Similar lock issues were found at other facilities as well.

“It essentially looks like your front door lock on steroids,” Shinn said told the committee.

“Those can be opened electronically in the case of fire and all of that stuff?” asked Representative Aaron Lieberman (D, District 28).

“They are manually opened,” replied Shinn.

Shinn said there are 25 cell doors that would take an officer about 90 to 120 seconds to manually open.

We spoke to Lieberman after Thursday’s meeting.

“It would definitely be nerve-wracking if you were sitting in one of those cells and a fire is raging to know that someone has to come and physically unlock your door.

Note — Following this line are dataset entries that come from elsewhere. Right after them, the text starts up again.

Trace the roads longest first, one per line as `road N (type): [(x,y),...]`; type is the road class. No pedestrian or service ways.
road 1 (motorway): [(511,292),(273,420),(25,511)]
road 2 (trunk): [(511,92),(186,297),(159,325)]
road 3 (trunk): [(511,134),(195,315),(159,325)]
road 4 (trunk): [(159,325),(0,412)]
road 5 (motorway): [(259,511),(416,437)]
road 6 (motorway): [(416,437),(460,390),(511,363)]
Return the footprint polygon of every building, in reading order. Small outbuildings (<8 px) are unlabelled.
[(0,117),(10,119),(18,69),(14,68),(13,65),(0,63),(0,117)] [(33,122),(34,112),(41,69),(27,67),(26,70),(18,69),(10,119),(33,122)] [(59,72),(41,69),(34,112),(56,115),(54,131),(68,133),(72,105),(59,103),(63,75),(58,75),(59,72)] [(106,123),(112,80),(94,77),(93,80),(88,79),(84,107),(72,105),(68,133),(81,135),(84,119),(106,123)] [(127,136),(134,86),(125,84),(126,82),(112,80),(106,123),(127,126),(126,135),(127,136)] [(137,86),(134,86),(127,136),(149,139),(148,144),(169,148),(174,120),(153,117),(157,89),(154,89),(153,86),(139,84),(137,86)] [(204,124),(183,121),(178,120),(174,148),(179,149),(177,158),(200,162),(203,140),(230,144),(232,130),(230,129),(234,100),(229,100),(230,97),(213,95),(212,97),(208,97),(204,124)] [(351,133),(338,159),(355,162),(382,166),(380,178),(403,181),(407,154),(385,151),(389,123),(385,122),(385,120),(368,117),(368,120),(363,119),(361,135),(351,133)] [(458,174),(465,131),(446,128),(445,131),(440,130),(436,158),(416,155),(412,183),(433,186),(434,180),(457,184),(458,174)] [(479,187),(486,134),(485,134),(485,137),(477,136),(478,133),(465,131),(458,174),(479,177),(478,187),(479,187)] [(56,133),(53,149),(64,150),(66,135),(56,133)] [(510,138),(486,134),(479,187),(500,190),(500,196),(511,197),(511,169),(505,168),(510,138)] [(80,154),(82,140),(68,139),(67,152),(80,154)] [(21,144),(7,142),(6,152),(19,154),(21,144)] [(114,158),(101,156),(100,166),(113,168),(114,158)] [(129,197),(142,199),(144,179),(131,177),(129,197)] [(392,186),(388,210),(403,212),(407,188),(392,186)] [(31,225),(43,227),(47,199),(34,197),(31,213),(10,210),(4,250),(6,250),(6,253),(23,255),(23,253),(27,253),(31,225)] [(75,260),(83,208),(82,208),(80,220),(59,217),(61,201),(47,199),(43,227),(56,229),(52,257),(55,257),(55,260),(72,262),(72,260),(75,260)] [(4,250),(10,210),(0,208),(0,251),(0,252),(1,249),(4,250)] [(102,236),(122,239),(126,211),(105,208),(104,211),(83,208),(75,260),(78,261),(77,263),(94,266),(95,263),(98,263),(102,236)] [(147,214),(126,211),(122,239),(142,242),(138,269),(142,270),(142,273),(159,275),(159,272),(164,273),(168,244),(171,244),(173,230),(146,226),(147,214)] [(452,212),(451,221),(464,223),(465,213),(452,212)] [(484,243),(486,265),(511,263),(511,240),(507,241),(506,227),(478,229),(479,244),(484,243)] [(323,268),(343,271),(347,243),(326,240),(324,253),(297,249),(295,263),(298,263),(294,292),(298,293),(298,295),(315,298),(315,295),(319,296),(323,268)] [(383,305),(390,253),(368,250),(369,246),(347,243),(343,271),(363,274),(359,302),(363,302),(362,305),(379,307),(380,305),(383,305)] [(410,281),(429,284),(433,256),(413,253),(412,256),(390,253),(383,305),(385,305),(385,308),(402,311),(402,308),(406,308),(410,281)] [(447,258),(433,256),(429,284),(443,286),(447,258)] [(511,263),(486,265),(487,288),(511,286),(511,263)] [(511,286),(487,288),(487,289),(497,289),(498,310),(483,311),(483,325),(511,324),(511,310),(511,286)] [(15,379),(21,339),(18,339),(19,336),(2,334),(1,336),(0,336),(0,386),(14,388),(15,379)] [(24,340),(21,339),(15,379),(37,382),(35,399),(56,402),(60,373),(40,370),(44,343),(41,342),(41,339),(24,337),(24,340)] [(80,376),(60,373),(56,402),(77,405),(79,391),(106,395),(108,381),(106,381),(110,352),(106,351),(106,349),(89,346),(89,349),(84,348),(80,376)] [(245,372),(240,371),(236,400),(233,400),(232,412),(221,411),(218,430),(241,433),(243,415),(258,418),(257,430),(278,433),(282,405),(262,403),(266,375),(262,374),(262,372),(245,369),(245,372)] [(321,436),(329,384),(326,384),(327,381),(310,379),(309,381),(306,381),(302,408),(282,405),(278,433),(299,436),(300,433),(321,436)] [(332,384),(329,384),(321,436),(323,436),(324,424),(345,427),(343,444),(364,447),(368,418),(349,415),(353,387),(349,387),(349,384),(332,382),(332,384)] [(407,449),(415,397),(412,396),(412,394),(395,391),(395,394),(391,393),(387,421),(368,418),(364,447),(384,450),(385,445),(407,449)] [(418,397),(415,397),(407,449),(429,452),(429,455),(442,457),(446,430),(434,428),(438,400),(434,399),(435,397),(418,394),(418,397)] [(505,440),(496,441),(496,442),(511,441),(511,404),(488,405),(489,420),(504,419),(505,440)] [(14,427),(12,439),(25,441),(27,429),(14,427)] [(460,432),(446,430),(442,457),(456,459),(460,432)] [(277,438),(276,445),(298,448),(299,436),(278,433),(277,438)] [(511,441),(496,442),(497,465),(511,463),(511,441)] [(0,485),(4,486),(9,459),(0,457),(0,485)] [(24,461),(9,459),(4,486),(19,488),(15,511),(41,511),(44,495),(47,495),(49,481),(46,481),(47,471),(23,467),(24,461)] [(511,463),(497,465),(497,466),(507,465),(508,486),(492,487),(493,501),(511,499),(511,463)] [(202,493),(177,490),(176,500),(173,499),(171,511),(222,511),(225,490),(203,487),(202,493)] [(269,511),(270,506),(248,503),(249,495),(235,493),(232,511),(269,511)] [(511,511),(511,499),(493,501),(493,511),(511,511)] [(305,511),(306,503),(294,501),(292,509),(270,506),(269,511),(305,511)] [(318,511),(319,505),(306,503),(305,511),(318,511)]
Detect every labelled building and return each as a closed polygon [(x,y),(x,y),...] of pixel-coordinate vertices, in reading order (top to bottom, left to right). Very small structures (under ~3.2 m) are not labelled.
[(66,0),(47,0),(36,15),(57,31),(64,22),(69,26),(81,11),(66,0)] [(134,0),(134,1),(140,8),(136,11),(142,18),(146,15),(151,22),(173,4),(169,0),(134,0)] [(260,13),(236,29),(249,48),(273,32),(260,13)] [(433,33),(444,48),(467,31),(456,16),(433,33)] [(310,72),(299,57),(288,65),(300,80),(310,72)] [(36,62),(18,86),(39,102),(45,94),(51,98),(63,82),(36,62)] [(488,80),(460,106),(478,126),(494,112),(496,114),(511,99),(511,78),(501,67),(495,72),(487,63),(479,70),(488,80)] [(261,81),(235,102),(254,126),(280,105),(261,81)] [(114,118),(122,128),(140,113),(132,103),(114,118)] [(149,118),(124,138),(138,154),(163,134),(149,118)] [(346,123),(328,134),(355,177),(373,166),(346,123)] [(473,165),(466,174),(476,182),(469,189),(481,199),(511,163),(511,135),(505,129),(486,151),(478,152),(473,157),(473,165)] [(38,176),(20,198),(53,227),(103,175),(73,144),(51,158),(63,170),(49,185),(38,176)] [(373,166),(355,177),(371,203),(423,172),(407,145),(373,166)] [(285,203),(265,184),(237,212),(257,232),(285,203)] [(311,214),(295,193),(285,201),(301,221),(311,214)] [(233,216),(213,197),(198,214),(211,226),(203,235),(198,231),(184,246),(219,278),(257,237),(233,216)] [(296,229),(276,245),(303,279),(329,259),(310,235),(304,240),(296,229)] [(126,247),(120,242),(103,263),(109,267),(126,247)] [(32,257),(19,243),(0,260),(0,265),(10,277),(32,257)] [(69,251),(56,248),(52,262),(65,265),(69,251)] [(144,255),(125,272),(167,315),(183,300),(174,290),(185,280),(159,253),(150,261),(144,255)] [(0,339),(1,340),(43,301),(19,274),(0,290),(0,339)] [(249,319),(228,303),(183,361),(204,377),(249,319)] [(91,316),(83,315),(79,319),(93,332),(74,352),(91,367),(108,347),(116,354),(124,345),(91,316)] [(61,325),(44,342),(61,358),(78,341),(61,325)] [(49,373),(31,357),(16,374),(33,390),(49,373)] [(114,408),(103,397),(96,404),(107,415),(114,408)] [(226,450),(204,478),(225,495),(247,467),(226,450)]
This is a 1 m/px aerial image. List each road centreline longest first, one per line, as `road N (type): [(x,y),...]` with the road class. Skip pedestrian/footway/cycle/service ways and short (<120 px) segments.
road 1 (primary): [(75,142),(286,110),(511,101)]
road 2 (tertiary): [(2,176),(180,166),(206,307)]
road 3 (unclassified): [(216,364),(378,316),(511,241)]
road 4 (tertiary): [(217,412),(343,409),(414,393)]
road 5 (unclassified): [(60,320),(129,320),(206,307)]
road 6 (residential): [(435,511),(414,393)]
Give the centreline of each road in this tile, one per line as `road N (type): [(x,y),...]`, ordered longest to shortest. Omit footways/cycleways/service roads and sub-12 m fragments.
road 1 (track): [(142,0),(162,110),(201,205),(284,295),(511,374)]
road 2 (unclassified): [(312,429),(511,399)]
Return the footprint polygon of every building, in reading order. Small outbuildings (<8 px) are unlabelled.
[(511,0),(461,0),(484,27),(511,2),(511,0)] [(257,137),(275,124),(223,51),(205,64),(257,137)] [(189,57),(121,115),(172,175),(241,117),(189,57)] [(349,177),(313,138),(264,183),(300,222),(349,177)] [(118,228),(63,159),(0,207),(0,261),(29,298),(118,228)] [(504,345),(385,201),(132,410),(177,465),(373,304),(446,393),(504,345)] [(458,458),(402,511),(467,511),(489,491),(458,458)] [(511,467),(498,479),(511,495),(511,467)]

I thought there would be a higher-tech solution at this point for sure,” Lieberman said.

The Tucson complex will also receive upgrades to the perimeter fencing as well as a new alarm system.

Representative Lieberman did try to ask a question about current inmate population and the $1.3 billion budget the department received.

Chairman Gowan stopped Shinn from answering and told Lieberman the question was off topic.

“It’s directly related to how we fund the capitol,” Lieberman told Gowan.

“You can ask him offline,” Gowan said.

We asked Lieberman about that exchange.

Lieberman said he wanted to use the opportunity to talk about fundamental issues.

“I was definitely frustrated to get shut down and cut off. I will definitely be reaching out to Director Shinn. I will say he’s been very accessible in our previous conversations,” Lieberman said.